For example, there came the point of IoW (Initiation of Windows) where a whole new golden future opened up before us – theoretically, at least. In practice, of course, it’s early days achieved very little and gained very little market traction. Then came Windows 2, which those with long memories will recall moved the world forward hardly at all.
It was only when Windows 3 appeared that potential users not only started to understand what was possible but to make the move to adopt it. But even then, it still had its problems with bugs and the like and it was not until the arrival of Windows 3.1 that the system gained a measure of reliability that gave users real confidence in not just its capabilities but its survivability in the real world.
But its success was such that the `Version 3.1’ tag became the accepted nomenclature of an acceptable level of product maturity for a wide range of software products. There is a learning here, I feel, which is particularly important for any business looking to make web services an integral part of their operational business process infrastructure.
Web 2.0 has already become an important marketing tag – in fact `2.0’ is being applied to just about everything and anything to do with IT systems these days. As a catch-all handle to define the next step forward I guess it even works, up to a point at least. But history shows that `Version 2.0’ as a half-hearted miss, and we are already seeing signs of the problem now.
Web 2.0 is demonstrating some interesting and powerful potential, particularly in the way mashup capabilities are pointing to entirely new ways in which specific composite applications can create new functionality. It is only a step to think in terms of extending the idea into exploiting enterprise infrastructures to create some potentially truly powerful services.

ASSIGNMENT:
In the passage about Windows versions and Web 2.0, which release of Windows first gave the system a measure of reliability that gave users real confidence?

EXCERPTED RECORDS:
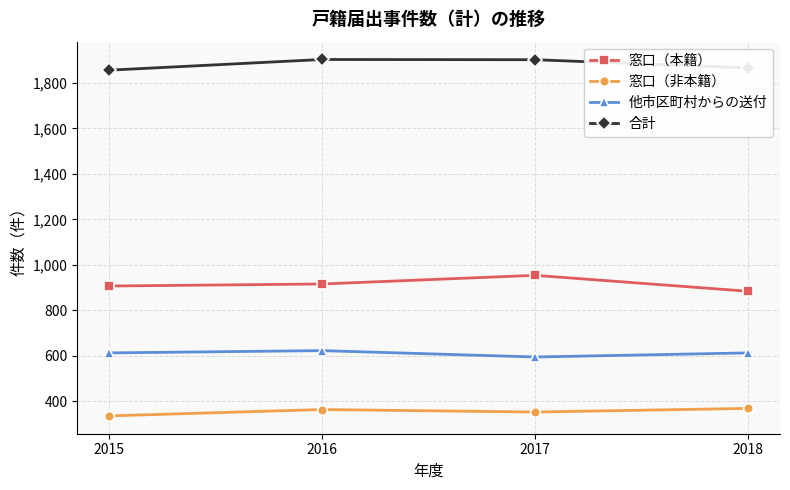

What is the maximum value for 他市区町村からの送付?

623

--

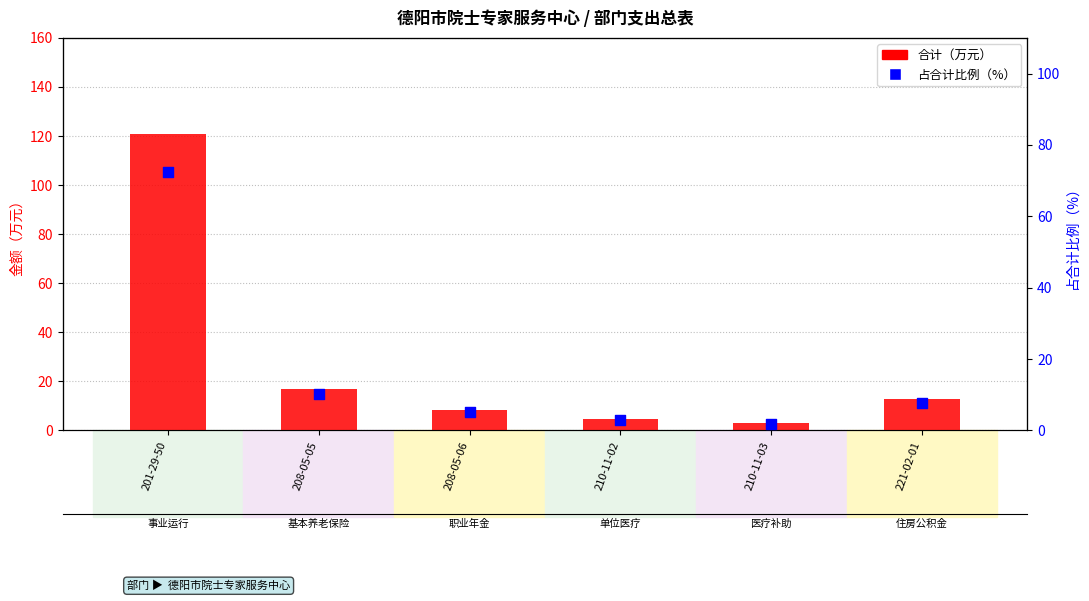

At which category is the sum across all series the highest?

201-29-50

--

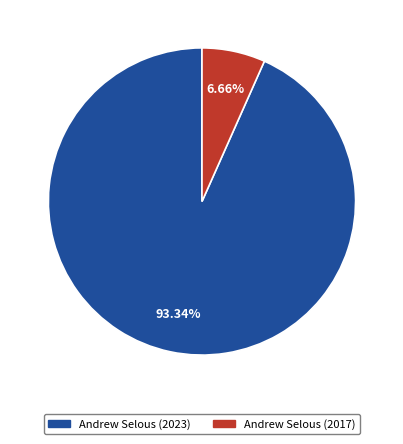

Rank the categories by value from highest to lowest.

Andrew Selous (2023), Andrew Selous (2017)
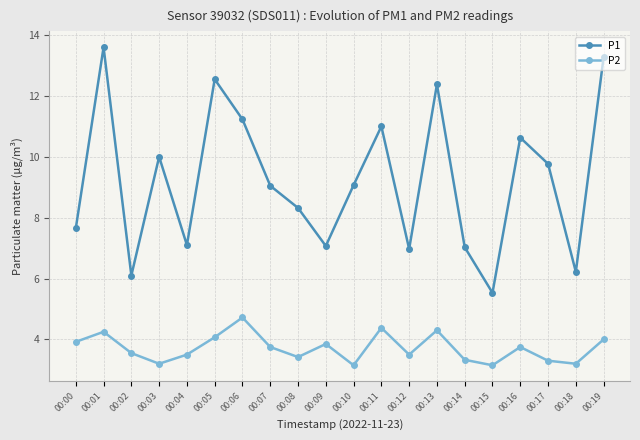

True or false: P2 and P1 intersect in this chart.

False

EXERCISE SOLUTION:
Windows 3.1